**Materials provided:**
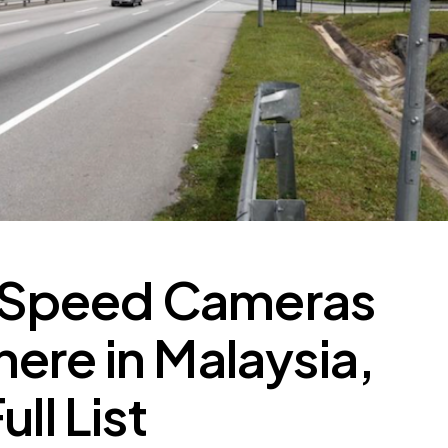
Speed Cameras
ere in Malaysia,
ll List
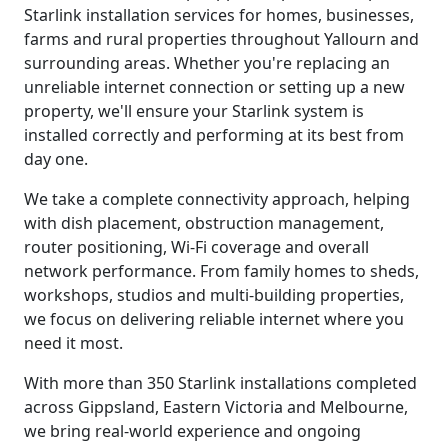
Starlink installation services for homes, businesses,
farms and rural properties throughout Yallourn and
surrounding areas. Whether you're replacing an
unreliable internet connection or setting up a new
property, we'll ensure your Starlink system is
installed correctly and performing at its best from
day one.
We take a complete connectivity approach, helping
with dish placement, obstruction management,
router positioning, Wi-Fi coverage and overall
network performance. From family homes to sheds,
workshops, studios and multi-building properties,
we focus on delivering reliable internet where you
need it most.
With more than 350 Starlink installations completed
across Gippsland, Eastern Victoria and Melbourne,
we bring real-world experience and ongoing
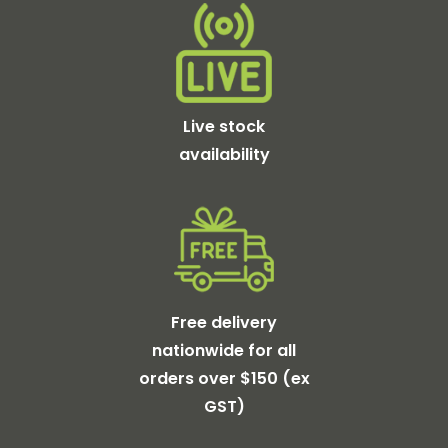
Live stock
availability
Free delivery
nationwide for all
orders over $150 (ex
GST)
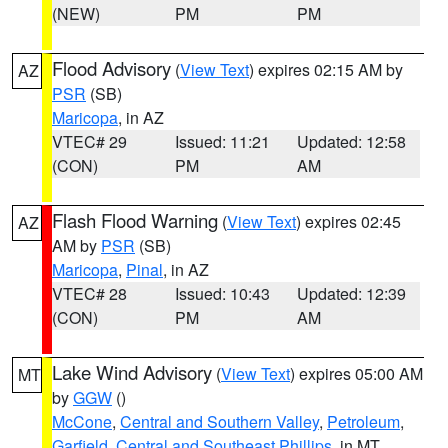
(NEW)
PM
PM
Flood Advisory
(
View Text
) expires 02:15 AM by
AZ
PSR
(SB)
Maricopa
, in AZ
VTEC# 29
Issued: 11:21
Updated: 12:58
(CON)
PM
AM
Flash Flood Warning
(
View Text
) expires 02:45
AZ
AM by
PSR
(SB)
Maricopa
,
Pinal
, in AZ
VTEC# 28
Issued: 10:43
Updated: 12:39
(CON)
PM
AM
Lake Wind Advisory
(
View Text
) expires 05:00 AM
MT
by
GGW
()
McCone
,
Central and Southern Valley
,
Petroleum
,
Garfield
,
Central and Southeast Phillips
, in MT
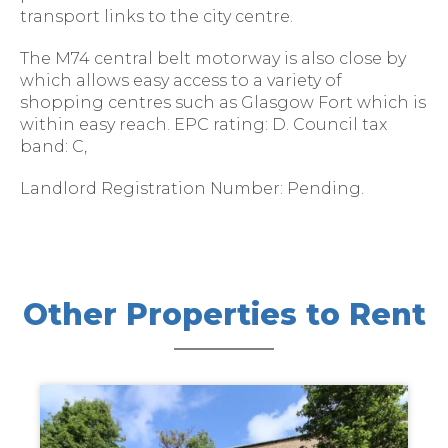
transport links to the city centre.
The M74 central belt motorway is also close by
which allows easy access to a variety of
shopping centres such as Glasgow Fort which is
within easy reach. EPC rating: D. Council tax
band: C,
Landlord Registration Number: Pending.
Other Properties to Rent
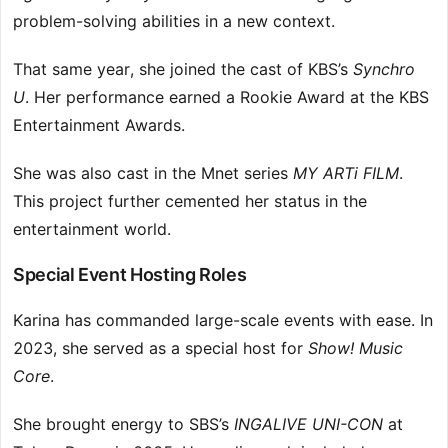
problem-solving abilities in a new context.
That same year, she joined the cast of KBS’s
Synchro
U
. Her performance earned a Rookie Award at the KBS
Entertainment Awards.
She was also cast in the Mnet series
MY ARTi FILM
.
This project further cemented her status in the
entertainment world.
Special Event Hosting Roles
Karina has commanded large-scale events with ease. In
2023, she served as a special host for
Show! Music
Core
.
She brought energy to SBS’s
INGALIVE UNI-CON
at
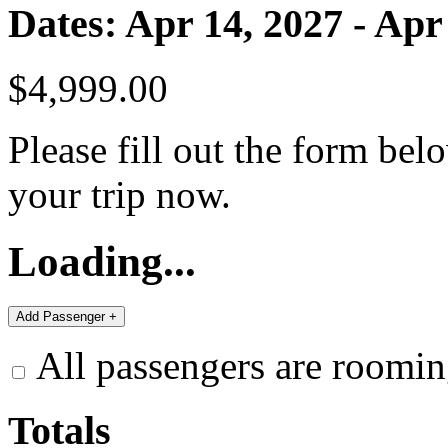
Dates: Apr 14, 2027 - Apr
$4,999.00
Please fill out the form bel
your trip now.
Loading...
All passengers are roomin
Totals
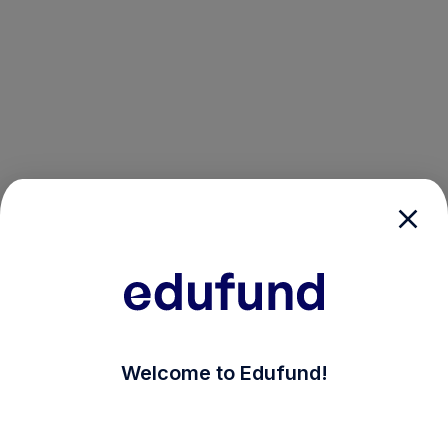
/login?auth_modal=true&return_to=%2Fexplore-ind-mf
Welcome to Edufund!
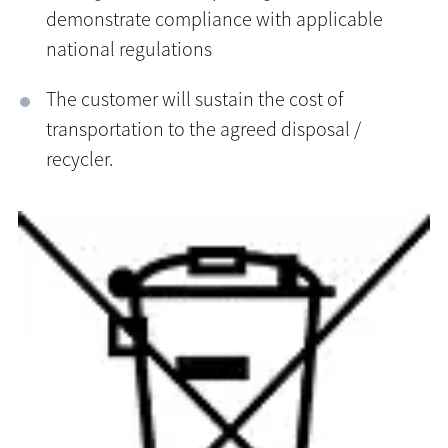
demonstrate compliance with applicable
national regulations
The customer will sustain the cost of
transportation to the agreed disposal /
recycler.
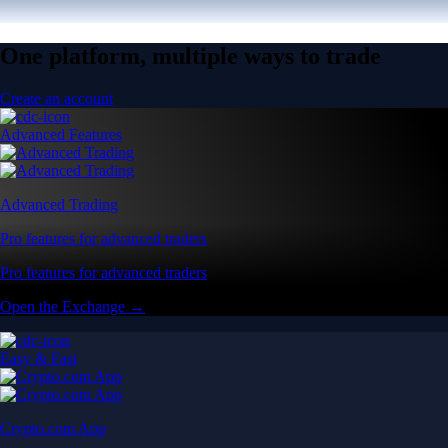
One platform, multiple ways to trade
Create an account
Advanced Features
Advanced Trading
Pro features for advanced traders
Pro features for advanced traders
Open the Exchange →
Easy & Fast
Crypto.com App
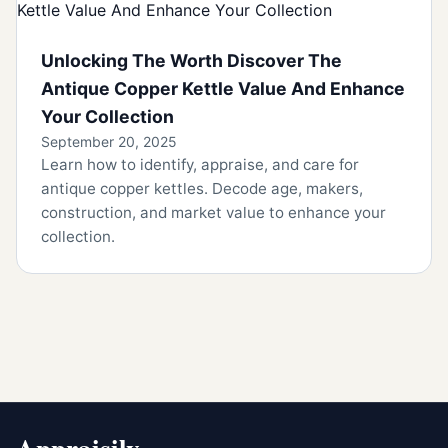
Unlocking The Worth Discover The
Antique Copper Kettle Value And Enhance
Your Collection
September 20, 2025
Learn how to identify, appraise, and care for
antique copper kettles. Decode age, makers,
construction, and market value to enhance your
collection.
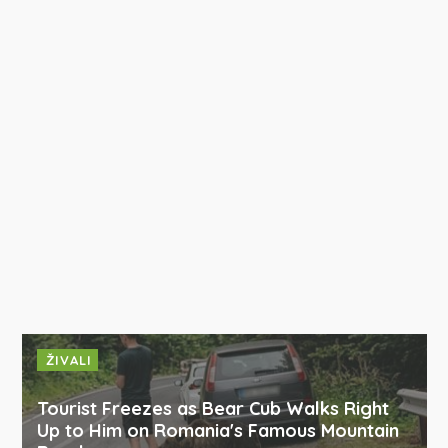
ŽIVALI
Tourist Freezes as Bear Cub Walks Right
Up to Him on Romania's Famous Mountain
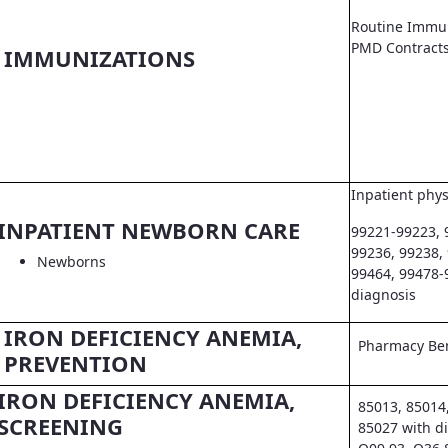
Routine Immun
PMD Contract
IMMUNIZATIONS
Inpatient phys
INPATIENT NEWBORN CARE
99221-99223, 
99236, 99238,
Newborns
99464, 99478-
diagnosis
IRON DEFICIENCY ANEMIA,
Pharmacy Ben
PREVENTION
IRON DEFICIENCY ANEMIA,
85013, 85014
SCREENING
85027 with d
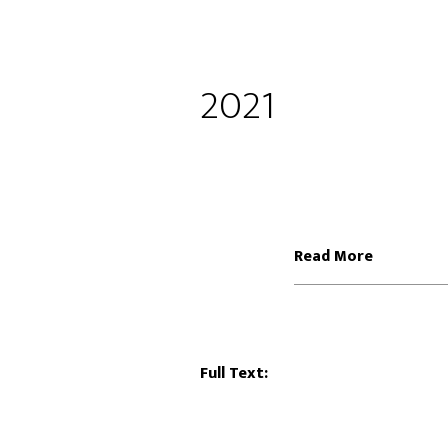
2021
Read More
Full Text:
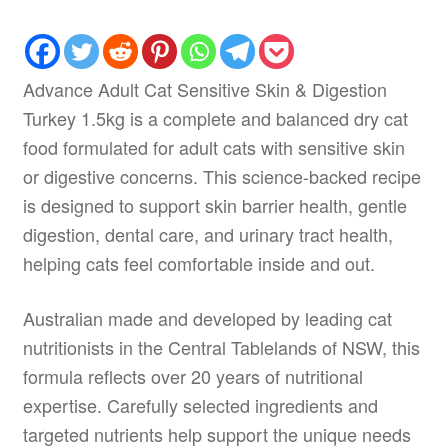
Advance Adult Cat Sensitive Skin & Digestion
Turkey 1.5kg is a complete and balanced dry cat
food formulated for adult cats with sensitive skin
or digestive concerns. This science-backed recipe
is designed to support skin barrier health, gentle
digestion, dental care, and urinary tract health,
helping cats feel comfortable inside and out.
Australian made and developed by leading cat
nutritionists in the Central Tablelands of NSW, this
formula reflects over 20 years of nutritional
expertise. Carefully selected ingredients and
targeted nutrients help support the unique needs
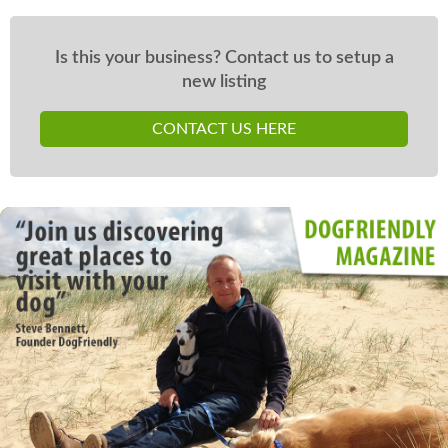
Is this your business? Contact us to setup a
new listing
CONTACT US HERE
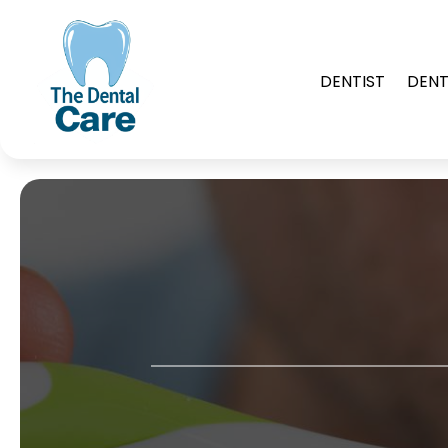
DENTIST
DENT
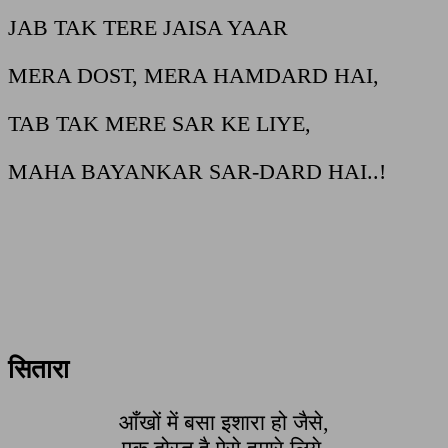
JAB TAK TERE JAISA YAAR
MERA DOST, MERA HAMDARD HAI,
TAB TAK MERE SAR KE LIYE,
MAHA BAYANKAR SAR-DARD HAI..!
सितारा
आँखों में बसा इशारा हो जैसे,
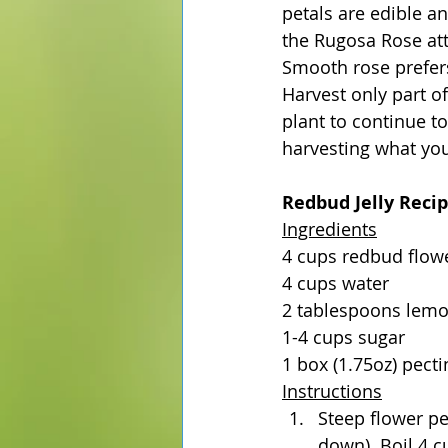
petals are edible an
the Rugosa Rose attr
Smooth rose prefers 
Harvest only part of
plant to continue t
harvesting what you
Redbud Jelly Reci
Ingredients
4 cups redbud flow
4 cups water
2 tablespoons lemo
1-4 cups sugar
1 box (1.75oz) pecti
Instructions
Steep flower pe
down). Boil 4 c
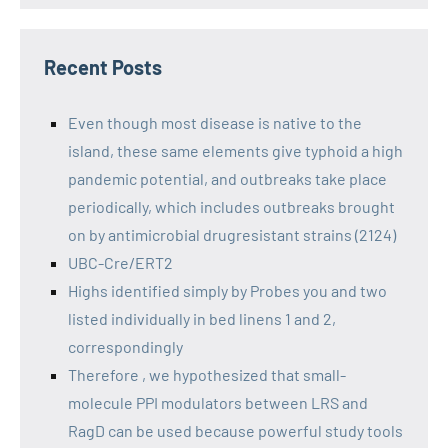
Recent Posts
Even though most disease is native to the
island, these same elements give typhoid a high
pandemic potential, and outbreaks take place
periodically, which includes outbreaks brought
on by antimicrobial drugresistant strains (2124)
UBC-Cre/ERT2
Highs identified simply by Probes you and two
listed individually in bed linens 1 and 2,
correspondingly
Therefore , we hypothesized that small-
molecule PPI modulators between LRS and
RagD can be used because powerful study tools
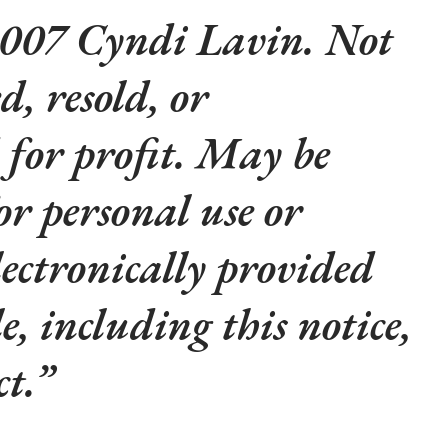
007 Cyndi Lavin. Not
d, resold, or
 for profit. May be
or personal use or
lectronically provided
le, including this notice,
t.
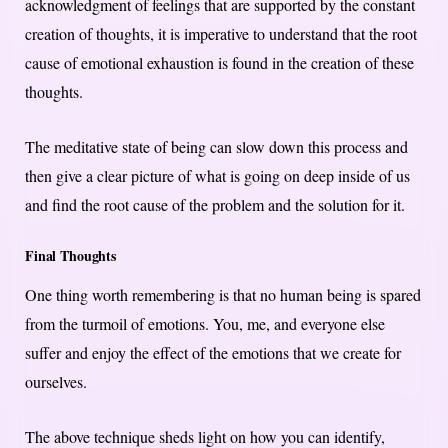
acknowledgment of feelings that are supported by the constant
creation of thoughts, it is imperative to understand that the root
cause of emotional exhaustion is found in the creation of these
thoughts.
The meditative state of being can slow down this process and
then give a clear picture of what is going on deep inside of us
and find the root cause of the problem and the solution for it.
Final Thoughts
One thing worth remembering is that no human being is spared
from the turmoil of emotions. You, me, and everyone else
suffer and enjoy the effect of the emotions that we create for
ourselves.
The above technique sheds light on how you can identify,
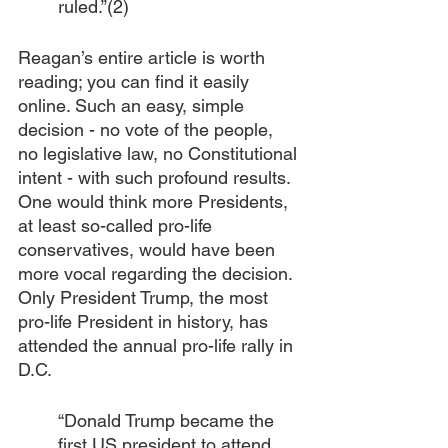
ruled.”(2)
Reagan’s entire article is worth 
reading; you can find it easily 
online. Such an easy, simple 
decision - no vote of the people, 
no legislative law, no Constitutional 
intent - with such profound results. 
One would think more Presidents, 
at least so-called pro-life 
conservatives, would have been 
more vocal regarding the decision. 
Only President Trump, the most 
pro-life President in history, has 
attended the annual pro-life rally in 
D.C. 
“Donald Trump became the 
first US president to attend 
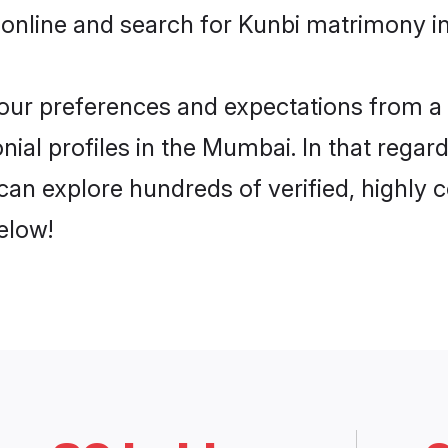
 online and search for Kunbi matrimony i
 your preferences and expectations from a 
ial profiles in the Mumbai. In that regar
an explore hundreds of verified, highly co
elow!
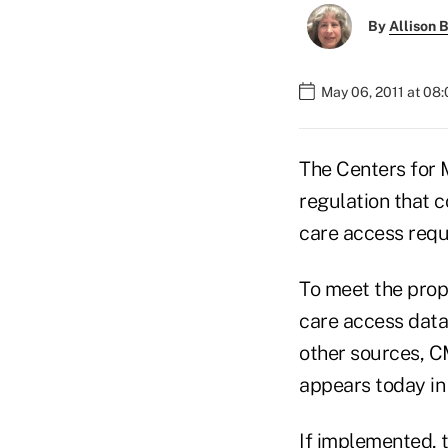
By
Allison B
May 06, 2011 at 08
The Centers for 
regulation that 
care access requ
To meet the prop
care access data
other sources, CM
appears today in 
If implemented, 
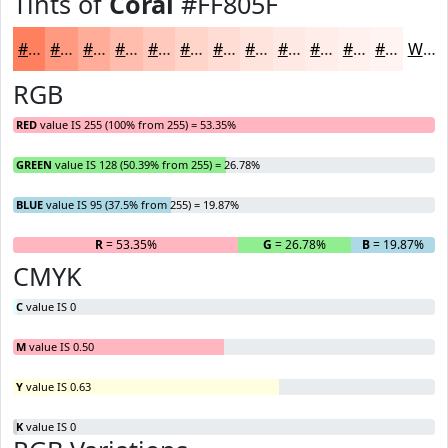
Tints of
Coral
#FF805F
#FF805F
#FF997F
#FFAD99
#FFBDAD
#FFCABD
#FFD5CA
#FFDDD5
#FFE4DD
#FFE9E4
#FFEDE9
#FFF1ED
#FFF4F1
White
RGB
RED
value IS 255 (100% from 255) = 53.35%
GREEN
value IS 128 (50.39% from 255) = 26.78%
BLUE
value IS 95 (37.5% from 255) = 19.87%
R
= 53.35%
G
= 26.78%
B
= 19.87%
CMYK
C
value IS 0
M
value IS 0.50
Y
value IS 0.63
K
value IS 0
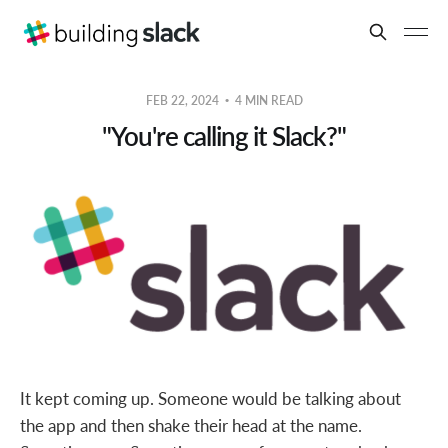
FEB 22, 2024
4 MIN READ
"You're calling it Slack?"
It kept coming up. Someone would be talking about
the app and then shake their head at the name.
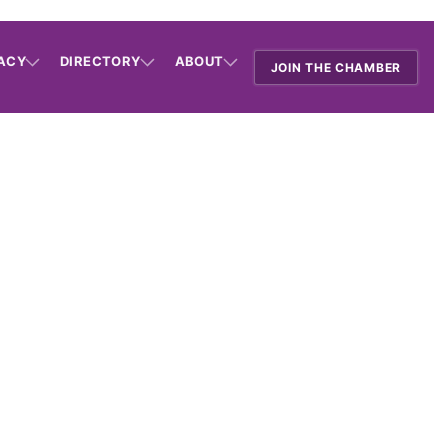
ACY
DIRECTORY
ABOUT
JOIN THE CHAMBER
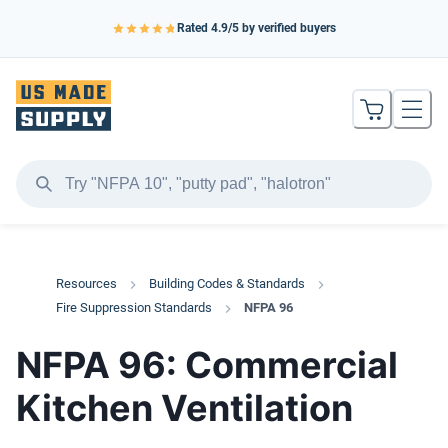
Rated
4.9
/5 by verified buyers
Resources
Building Codes & Standards
Fire Suppression Standards
NFPA 96
NFPA 96: Commercial
Kitchen Ventilation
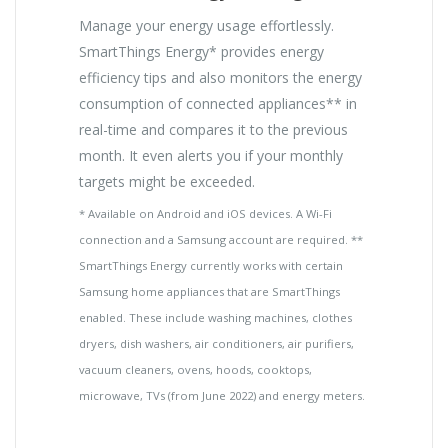
Manage your energy usage effortlessly.
SmartThings Energy* provides energy
efficiency tips and also monitors the energy
consumption of connected appliances** in
real-time and compares it to the previous
month. It even alerts you if your monthly
targets might be exceeded.
* Available on Android and iOS devices. A Wi-Fi
connection and a Samsung account are required. **
SmartThings Energy currently works with certain
Samsung home appliances that are SmartThings
enabled. These include washing machines, clothes
dryers, dish washers, air conditioners, air purifiers,
vacuum cleaners, ovens, hoods, cooktops,
microwave, TVs (from June 2022) and energy meters.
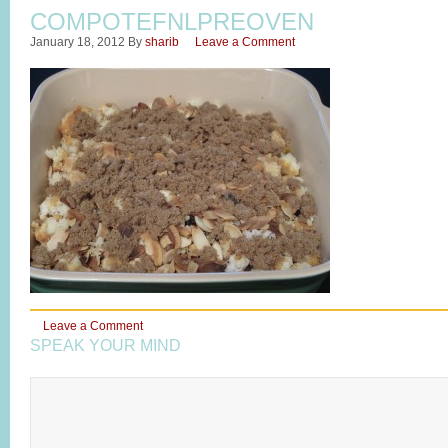
COMPOTEFNLPREOVEN
January 18, 2012
By
sharib
Leave a Comment
Leave a Comment
SPEAK YOUR MIND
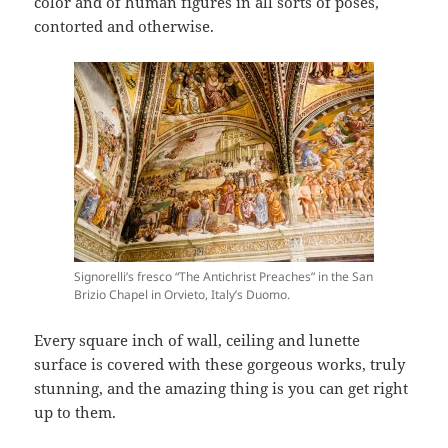
color and of human figures in all sorts of poses,
contorted and otherwise.
Signorelli’s fresco “The Antichrist Preaches” in the San
Brizio Chapel in Orvieto, Italy’s Duomo.
Every square inch of wall, ceiling and lunette
surface is covered with these gorgeous works, truly
stunning, and the amazing thing is you can get right
up to them.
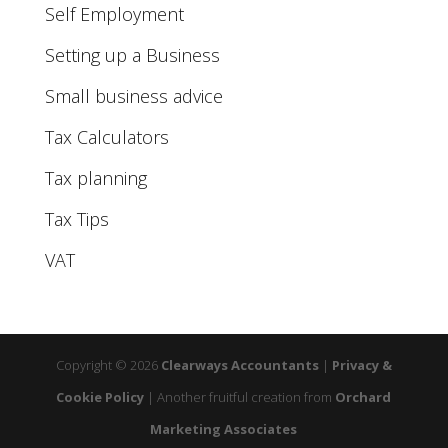
Self Employment
Setting up a Business
Small business advice
Tax Calculators
Tax planning
Tax Tips
VAT
Copyright © 2026
Clearways Accountants
|
Privacy &
Cookie Policy
|
Another fruitful creation from
Orchard
Marketing Associates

**Work task:** Copy every line of the material above in which the word "creation" appears.

**Output for this task:**
creation of thoughts, it is imperative to understand that the root
cause of emotional exhaustion is found in the creation of these
Another fruitful creation from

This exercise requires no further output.